Compare a dog bone and a fish bone – the land mammal is standing on its feet all the time so the bones are hard, whereas the fish is swimming and its bones are much softer.

“To avoid the bone from getting soft, walk or exercise instead of sitting down,” he advises.

Once the hip fracture is sorted out surgically, the patient needs to be on medications to rebuild the bone. Back then, only calcium and vitamin supplements were available; now, there are tablets, infusions and injections to strengthen the bone and slow down bone loss (i.e. bisphosphonates). Bone renewal is a slow process, but it has to be combined with proper diet and exercise to work. Many don’t realise that there is a 40-50% risk of another hip fracture occurring within a year.

Dr Suhail cautions: “These anti-osteoporotic drugs take at least a year to work. If the hips are not strong and you are not changing your lifestyle or not doing physiotherapy, then it is going to happen again.”

Men recover faster because they have larger bone volume and more muscle mass.

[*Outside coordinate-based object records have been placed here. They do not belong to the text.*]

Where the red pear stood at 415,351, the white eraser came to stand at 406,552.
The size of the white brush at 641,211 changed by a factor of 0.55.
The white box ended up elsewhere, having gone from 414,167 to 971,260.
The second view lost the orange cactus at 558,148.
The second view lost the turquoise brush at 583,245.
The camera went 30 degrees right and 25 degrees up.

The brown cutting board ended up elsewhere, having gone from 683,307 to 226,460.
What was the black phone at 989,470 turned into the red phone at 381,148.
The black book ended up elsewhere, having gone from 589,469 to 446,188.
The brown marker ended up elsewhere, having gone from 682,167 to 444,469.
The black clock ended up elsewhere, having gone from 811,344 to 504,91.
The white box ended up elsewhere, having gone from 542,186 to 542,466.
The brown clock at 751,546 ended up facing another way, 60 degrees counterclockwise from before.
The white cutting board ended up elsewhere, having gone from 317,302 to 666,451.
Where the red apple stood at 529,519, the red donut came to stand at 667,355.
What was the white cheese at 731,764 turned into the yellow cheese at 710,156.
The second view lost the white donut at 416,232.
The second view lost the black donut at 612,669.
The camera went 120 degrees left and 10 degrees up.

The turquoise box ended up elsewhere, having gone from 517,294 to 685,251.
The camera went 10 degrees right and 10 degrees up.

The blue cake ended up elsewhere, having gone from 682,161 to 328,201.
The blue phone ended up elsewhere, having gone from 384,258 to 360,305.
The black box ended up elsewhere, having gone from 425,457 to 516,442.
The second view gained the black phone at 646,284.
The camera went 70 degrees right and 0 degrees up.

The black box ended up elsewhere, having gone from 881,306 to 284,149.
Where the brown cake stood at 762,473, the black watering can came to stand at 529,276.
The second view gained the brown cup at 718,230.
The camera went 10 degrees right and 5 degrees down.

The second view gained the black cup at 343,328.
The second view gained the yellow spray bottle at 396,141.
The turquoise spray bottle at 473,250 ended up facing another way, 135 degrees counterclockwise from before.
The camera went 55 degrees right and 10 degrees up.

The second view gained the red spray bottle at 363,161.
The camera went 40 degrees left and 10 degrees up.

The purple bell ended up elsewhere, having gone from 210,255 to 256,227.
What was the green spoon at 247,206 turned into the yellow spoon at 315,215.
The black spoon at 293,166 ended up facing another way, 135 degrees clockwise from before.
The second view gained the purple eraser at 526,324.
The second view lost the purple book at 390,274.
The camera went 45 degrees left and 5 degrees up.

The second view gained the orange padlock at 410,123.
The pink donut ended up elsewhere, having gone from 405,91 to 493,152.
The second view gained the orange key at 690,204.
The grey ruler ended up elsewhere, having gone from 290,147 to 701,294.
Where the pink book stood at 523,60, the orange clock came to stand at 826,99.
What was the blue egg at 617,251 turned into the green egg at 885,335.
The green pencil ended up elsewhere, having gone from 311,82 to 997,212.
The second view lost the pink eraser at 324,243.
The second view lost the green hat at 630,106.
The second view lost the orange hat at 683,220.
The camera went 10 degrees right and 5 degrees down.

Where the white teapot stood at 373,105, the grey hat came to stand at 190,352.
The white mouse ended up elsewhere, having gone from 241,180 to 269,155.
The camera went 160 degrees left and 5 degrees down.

“When it comes to recovery from any surgery, we used to talk about the heart being strong, but now it’s all about muscle mass and preventing sarcopenia among the elderly. In intensive care, the patient with more muscle mass will survive better than a patient without, assuming everything else is the same. So work on building muscles,” he says.

How they fall

Dr Suhail shares: “The common story is that a woman will wake up to urinate at night because she has a weak bladder.

“Not wanting to wet herself, she will get up quickly from lying to a standing position to rush to the toilet, and this will cause a drop in blood pressure (orthostatic hypotension). She might get dizzy and fall. Or the bedroom lights would be off and she might trip over something and fall.”

To prevent falls, he offers some tips.

  • Have a potty in the room

“Many people cannot accept this, but it is so convenient.

“Get a commode chair so that when you get up in the middle of the night, you just have to transfer yourself to the potty and pee.

“The next morning, empty the bucket.

“Running to the toilet is a big price to pay.”

  • Install a dim floor light or keep the toilet light on at night

“If patients have cataracts and they don’t solve the eye problem, they cannot see clearly and there is a higher risk of falling.”

  • Keep the bedroom free from obstacles so that you can move unobstructed

“Patients always tell me they tripped over their grandchild’s toy and fell – that’s an entire drama!

“Older people are accustomed to where the furniture is usually placed, so don’t move around the furniture too much or the person gets confused.”

  • Get anti-slip floor mats
  • Take your medications properly

“Often, the elderly may forget to take their diabetic or blood pressure medications, or they get constipated and spend a long time straining in the toilet.

“This causes their blood pressure to drop so that when they are done, they get up and fall.”